"They'd no call to go lavin' me all by meself."
"Troth they hadn't, mavourneen," agreed Pat, clackling his tongue sympathetically. "It was too hard on ye, altogether, but sure you won't cry now, there's a good little girl; crying never done any one a ha'porth o' good yit. Look at me here wid all my ould bones broke; I might cry the two eyes out o' my head an' never a wan at all ud' get mended for me."
Roseen sat up blinking. "Did it hurt ye much, Misther Clancy, when your bones was broke on ye?"
"Is it hurt, bedad! Ye'd hear me bawlin' up at the crass roads. Sure I thought it was killed I was! My ancistor couldn't have shouted louder when he had the Earl Strongbow's spear stuck in him. Will I tell ye about that, alanna, to pass the time till herself comes in?"
Roseen shook her head discontentedly.
"I know that story," she said. "I wisht ye'd tell me about the Spider an' the Gout though, Misther Clancy. Ah do, an' I'll sit here listenin' as quiet as a mouse."
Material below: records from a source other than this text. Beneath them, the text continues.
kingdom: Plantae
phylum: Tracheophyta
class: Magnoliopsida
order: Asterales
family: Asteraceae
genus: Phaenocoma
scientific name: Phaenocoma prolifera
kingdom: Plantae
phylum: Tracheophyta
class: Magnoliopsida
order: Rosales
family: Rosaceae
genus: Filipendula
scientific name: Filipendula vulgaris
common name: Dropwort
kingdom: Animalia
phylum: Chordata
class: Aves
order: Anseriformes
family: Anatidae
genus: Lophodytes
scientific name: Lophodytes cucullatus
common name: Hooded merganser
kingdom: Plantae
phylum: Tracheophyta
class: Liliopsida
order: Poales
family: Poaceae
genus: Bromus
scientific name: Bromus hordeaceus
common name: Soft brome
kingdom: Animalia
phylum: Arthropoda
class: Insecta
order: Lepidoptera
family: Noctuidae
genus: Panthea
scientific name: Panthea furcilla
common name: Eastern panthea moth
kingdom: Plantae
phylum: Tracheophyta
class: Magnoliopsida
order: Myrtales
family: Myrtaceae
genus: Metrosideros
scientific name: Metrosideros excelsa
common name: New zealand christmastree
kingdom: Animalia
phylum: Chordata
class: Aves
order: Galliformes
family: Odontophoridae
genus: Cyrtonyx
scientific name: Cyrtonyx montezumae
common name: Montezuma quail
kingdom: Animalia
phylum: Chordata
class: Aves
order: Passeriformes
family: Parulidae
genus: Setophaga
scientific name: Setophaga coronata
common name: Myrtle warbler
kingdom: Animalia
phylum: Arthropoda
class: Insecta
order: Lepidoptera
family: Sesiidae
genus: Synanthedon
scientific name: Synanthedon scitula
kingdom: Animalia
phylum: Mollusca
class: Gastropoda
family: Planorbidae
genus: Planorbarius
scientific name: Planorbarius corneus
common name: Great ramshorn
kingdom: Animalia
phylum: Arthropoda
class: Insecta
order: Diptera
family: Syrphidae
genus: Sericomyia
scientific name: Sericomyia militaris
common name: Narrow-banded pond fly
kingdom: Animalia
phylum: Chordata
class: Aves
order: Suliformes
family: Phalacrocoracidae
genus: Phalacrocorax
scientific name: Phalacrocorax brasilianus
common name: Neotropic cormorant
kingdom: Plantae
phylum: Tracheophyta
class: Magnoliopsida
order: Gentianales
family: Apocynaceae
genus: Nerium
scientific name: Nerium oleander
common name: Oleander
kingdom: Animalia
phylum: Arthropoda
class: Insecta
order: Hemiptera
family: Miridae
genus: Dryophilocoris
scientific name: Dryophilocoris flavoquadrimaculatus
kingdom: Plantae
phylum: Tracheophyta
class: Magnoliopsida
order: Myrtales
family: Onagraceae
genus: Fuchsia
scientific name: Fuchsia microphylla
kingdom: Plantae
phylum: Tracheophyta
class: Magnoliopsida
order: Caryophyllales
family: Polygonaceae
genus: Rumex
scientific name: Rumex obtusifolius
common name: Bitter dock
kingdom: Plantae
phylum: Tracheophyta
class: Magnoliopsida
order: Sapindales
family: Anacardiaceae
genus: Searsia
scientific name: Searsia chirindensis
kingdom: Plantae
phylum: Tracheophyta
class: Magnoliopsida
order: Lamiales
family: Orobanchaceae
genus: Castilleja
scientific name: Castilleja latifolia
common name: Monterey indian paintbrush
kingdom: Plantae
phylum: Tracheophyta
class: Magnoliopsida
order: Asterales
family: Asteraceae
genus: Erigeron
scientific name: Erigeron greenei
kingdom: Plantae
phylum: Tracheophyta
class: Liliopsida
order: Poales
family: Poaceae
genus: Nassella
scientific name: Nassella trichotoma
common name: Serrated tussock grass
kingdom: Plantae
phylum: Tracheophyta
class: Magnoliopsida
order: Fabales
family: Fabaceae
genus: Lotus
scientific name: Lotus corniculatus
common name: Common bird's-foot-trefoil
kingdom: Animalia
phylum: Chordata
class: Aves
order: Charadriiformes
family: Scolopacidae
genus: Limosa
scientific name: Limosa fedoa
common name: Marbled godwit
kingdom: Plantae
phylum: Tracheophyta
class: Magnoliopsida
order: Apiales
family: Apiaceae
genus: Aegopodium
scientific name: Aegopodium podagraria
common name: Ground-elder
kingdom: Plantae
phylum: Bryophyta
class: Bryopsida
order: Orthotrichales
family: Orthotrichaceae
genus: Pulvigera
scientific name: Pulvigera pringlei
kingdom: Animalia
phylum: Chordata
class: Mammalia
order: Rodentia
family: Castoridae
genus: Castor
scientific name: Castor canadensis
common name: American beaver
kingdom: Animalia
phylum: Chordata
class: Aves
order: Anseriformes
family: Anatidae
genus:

Pat rubbed his unshaven chin with the lean fingers of his one serviceable hand, the bristles of his week-old beard making a rasping sound the while, and glanced down sideways at the eager little petitioner.
"Is it the Spider an' the Gout?" he said, knitting his brows with affected reluctance. "Sure I am sick an' tired tellin' ye that. No, but I'll tell ye 'The little man and the little woman that lived in the vinegar bottle.' ... Wanst upon a time, there was a weeshy-dawshy little man—'"
"Ah no, Misther Clancy, I don't care for that," interrupted Roseen, jumping up and clapping her hands to her ears. "It's a horrible ould story. They'd have been drownded," she added seriously.
Pat chuckled. "Well, sit down, an' don't offer to say a word unless you hear me goin' out. Sure maybe I disremember it altogether."